By Stephanie Kelly
NEW YORK (Reuters) -Oil prices leapt nearly 6% on Friday, with Brent posting its highest weekly gain since February, as investors priced in the possibility that the conflict in the Middle East could widen as Israel began ground raids inside the Gaza Strip.
Israel’s announcement marked a shift from an air war to ground operations to root out Hamas fighters a week after the militant Palestinian group’s deadly rampage in southern Israel.
Brent futures settled up $4.89, or 5.7%, at $90.89 per barrel. U.S. West Texas Intermediate (WTI) crude gained $4.78, or 5.8%, to $87.69 a barrel.
Both benchmarks posted their highest daily percentage gains since April.
Brent also recorded a weekly gain of 7.5%, its biggest such increase since February. WTI climbed 5.9% for the week.
The conflict in the Middle East has had little impact on global oil and gas supplies, and Israel is not a big producer. Investors and market observers, however, are assessing how it could escalate and what it might mean for supplies from nearby countries in the world’s top oil producing region.

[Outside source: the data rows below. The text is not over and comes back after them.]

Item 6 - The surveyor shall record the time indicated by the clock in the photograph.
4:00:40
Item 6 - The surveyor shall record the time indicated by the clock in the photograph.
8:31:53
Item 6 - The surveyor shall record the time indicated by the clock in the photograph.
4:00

Some residents in Gaza were abandoning their homes on Friday to escape from the path of an Israeli onslaught, after Israel ordered more than a million people to leave the northern half of the territory within 24 hours. Hamas told them not to go.

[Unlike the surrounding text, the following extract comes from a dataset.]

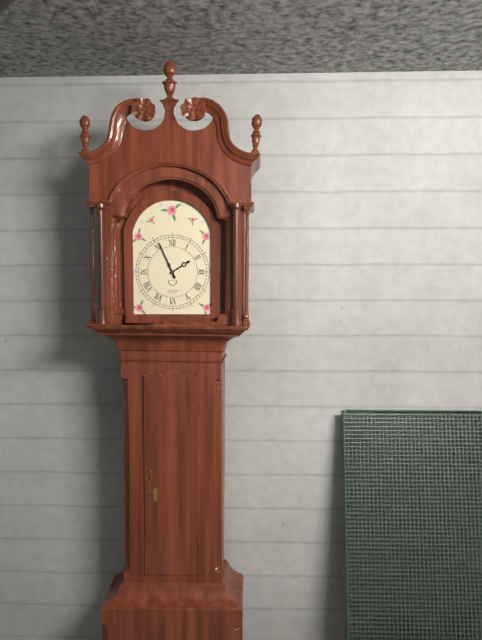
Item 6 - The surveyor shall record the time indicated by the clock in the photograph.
1:56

Iran’s Oil Minister Javad Owji said on Friday oil prices are expected to reach $100 per barrel due to the current situation in the Middle East, according to the ministry’s news agency SHANA.
Iran’s Foreign Minister Hossein Amirabdollahian on Friday discussed the Israeli-Hamas conflict with the head of the powerful Tehran-backed Lebanese armed group Hezbollah, which has launched its own cross-border attacks on Israel.
If the U.S. tightens enforcement of sanctions on Iran’s oil exports due to any role it may have in the conflict, then Iran’s oil supply could fall.
Saudi Arabia is putting U.S.-backed plans to normalize ties with Israel on ice, two sources familiar with Riyadh’s thinking said, signalling a rapid rethinking of its foreign policy priorities as the conflict escalates.
That may have implications for supply as Saudi Arabia told the White House it was willing to boost oil production early next year to help secure the deal, the Wall Street Journal reported last week.
Also boosting prices was the U.S. move on Thursday to impose the first sanctions on owners of tankers carrying Russian oil priced above the Group of Seven’s price cap of $60 a barrel, an effort to close loopholes in the mechanism designed to punish Moscow for its invasion of Ukraine.
Russia is the world’s second-largest oil producer and a major exporter, and the tighter U.S. scrutiny of its shipments could curtail supply.
“The oil market is anticipating that the U.S. will more strictly enforce sanctions on both Russia and Iran, and that will lead to a reduction in supplies,” said Andrew Lipow, president of Lipow Oil Associates.
The Organization of the Petroleum Exporting Countries (OPEC) this week kept its forecast for growth in global oil demand, citing signs of a resilient world economy so far this year and expected further demand gains in China, the world’s biggest oil importer.
On the U.S. supply front, drillers this week added four oil rigs in the biggest weekly rise since March, Baker Hughes said. [RIG/U]
Money managers cut their net long U.S. crude futures and options positions in the week to Oct. 10 by 39,556 contracts to 240,204 during the period, the U.S. Commodity Futures Trading Commission (CFTC) said.